The Food Industry Ministry, established around ten years ago, recognizes as much. But no one has felt it as intensely as the locals, who are counting the years of losses by the “envoys” (vessels that stocked up on the catch by the Gulf of Guacanayabo fleet in the high seas).

“People have been using these ships to leave the country. On top of that, other ships have broken down because of years of use, and fish aren’t as abundant as they once were,” claims a fisherman from the neighborhood of La Playa, the only truly coastal location in a town that, decades ago, decided to move inland, to avoid enduring the terrible consequences of the 1932 hurricane again.

This decision, however, did not quite manage to protect them from the onslaught of climate change, which has caused more regular floods and increased soil salinity, even in areas miles away from sea.

Devoid of any other options and facing a rather discouraging panorama for years, Santa Cruz del Sur has been witnessing a marked drop in population. This was confirmed by the last census, which described the municipality as the second locality with the highest population decrease in the country.

Today, its population has dropped below levels reported in 1976, when the current political and administrative divisions were established. At the time, the municipality had 47,400 inhabitants, nearly 2,000 more than those registered in 2014 (45,520). The population deficit becomes starker when we visit figures reported five years before (2009), when the area had 49,841 permanent residents, and even more so if we look at figures from the beginning of the decade, when the population was well above 50,000.

In other words, over the past ten years, Santa Cruz del Sur has lost nearly one tenth of its population, a “hemorrage” which, at the national level, would have represented a net population drop of more than one million Cubans.

The Dwindling Island

With the exception of some areas in Havana, where migratory regulation and resettlement policies are applied, we are dealing with rural areas that are severely affected by the dismantling of the sugar industry and the generalized crisis that agriculture is facing.

These problems are particularly pressing towards the island’s central region and mountainous areas, such as Manicaragua (Villa Clara).

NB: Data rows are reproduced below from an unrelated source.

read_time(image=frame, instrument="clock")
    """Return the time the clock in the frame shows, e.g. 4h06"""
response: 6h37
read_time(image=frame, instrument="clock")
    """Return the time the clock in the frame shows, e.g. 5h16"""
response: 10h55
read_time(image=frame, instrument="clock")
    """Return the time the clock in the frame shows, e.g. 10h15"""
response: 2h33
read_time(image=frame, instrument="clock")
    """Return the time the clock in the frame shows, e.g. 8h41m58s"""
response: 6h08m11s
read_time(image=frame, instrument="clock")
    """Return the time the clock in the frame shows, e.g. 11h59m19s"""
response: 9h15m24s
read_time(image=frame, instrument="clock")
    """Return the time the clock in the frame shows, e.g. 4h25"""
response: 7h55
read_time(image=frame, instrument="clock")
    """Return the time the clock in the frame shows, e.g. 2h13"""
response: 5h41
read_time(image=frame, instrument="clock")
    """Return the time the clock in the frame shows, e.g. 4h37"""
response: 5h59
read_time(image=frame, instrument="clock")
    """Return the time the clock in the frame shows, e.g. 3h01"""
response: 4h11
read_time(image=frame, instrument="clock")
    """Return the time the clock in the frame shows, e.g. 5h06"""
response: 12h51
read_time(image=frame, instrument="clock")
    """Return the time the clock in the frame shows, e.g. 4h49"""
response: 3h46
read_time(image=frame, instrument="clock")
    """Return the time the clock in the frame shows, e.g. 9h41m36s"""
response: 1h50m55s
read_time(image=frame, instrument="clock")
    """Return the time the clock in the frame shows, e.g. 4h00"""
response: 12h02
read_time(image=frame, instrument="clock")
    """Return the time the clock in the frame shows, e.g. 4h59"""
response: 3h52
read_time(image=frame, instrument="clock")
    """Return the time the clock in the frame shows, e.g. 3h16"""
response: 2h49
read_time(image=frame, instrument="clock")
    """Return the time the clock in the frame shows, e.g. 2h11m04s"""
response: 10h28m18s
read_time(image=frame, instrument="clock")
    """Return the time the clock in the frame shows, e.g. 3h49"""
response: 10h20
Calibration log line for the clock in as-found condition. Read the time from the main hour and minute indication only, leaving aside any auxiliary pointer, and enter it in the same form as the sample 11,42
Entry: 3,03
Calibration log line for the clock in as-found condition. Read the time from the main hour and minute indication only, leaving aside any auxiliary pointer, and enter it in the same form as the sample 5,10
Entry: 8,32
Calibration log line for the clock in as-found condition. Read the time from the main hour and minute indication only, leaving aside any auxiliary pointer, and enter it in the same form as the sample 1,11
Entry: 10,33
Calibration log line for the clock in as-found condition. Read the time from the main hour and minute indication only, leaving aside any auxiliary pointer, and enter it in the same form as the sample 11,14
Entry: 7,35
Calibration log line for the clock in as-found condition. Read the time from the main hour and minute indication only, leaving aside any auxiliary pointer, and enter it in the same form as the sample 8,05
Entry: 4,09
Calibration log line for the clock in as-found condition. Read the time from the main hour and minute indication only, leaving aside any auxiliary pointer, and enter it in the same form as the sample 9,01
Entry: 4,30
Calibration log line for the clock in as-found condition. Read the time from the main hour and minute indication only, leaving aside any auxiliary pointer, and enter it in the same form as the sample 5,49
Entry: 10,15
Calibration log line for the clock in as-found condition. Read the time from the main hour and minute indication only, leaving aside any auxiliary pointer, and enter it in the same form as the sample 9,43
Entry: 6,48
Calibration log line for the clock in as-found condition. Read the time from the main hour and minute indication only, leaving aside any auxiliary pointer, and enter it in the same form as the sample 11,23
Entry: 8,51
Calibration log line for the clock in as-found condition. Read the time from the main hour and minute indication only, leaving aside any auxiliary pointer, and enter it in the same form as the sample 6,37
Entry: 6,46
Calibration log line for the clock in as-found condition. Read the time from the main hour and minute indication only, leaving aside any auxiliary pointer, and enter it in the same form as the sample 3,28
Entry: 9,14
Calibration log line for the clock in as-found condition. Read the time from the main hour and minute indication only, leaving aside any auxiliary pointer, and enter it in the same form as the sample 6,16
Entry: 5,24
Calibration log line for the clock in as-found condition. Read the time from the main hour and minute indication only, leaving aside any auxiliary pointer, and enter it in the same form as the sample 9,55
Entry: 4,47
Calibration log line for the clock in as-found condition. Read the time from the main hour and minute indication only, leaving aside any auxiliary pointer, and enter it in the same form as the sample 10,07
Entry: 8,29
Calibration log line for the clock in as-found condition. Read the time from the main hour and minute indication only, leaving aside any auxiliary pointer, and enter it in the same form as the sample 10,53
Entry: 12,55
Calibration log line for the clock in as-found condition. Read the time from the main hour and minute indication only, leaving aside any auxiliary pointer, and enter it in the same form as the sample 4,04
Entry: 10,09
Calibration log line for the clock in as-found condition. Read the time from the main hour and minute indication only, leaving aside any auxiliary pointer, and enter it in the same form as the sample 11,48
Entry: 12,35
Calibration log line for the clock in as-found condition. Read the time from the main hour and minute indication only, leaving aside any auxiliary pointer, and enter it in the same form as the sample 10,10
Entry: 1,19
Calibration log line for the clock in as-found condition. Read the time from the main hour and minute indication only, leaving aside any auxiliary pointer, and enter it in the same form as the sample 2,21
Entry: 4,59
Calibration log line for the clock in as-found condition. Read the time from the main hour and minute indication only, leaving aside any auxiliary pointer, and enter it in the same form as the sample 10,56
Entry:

The most worrying aspect of this situation is that no plans beyond the so-called “service plans” for Cuba’s five eastern provinces or the still-theoretical local development policy (far less successful than what the media have been reporting) currently exist.

Time passes and “this is the life we got, so we’ve got to live it,” says Yunier, a street vendor living in La Yaba, in the outskirts of Camaguey. This neighborhood is the main destination for those leaving Santa Cruz del Sur, Najasa and other localities of this Cuban central province (incidentally the least populated places where the highest depopulation rates are reported).

“I came down here to do military service and never went back. What would I have done back there, work the land for peanuts? I stayed in Camaguey and there isn’t a day I regret it. Santa Cruz hasn’t become a ghost town because people further east are “filling it up”. If it weren’t for that, there wouldn’t be anyone left there,” says Yunir, trying to justify his decision.

He needn’t do so. Like him, hundreds of other people are settling in the outskirts of Camaguey every year, sometimes without the most basic conditions and only the bare minimum to start anew. Even so, they claim, they are better there than the place they came from.

One thought on “Cuba’s Rural Municipalities: The Country’s Unwanted Children?

  • The great part about Havana Times is that it educated me about Cuba and life away from the tourist
    spots. Initially, after reading about the bed and breakfasts, disco’s, etc that gave entrepreneurs a
    chance to make it on their own, I believed Cuba was changing but this website enlightened me.
    A frequent commentator, who will remain anonymous, explained how where he lives, outside of major cities, it is sad, pathetic, poor and no way out of depression and sadness! We went back and forth, privately, and am now livid and disturbed at how Cuba really is. This story, by Daniel Valero, further educates me so thank you Mr. Valero and hopefully there will be a real change that will give the people of Cuba a bright future!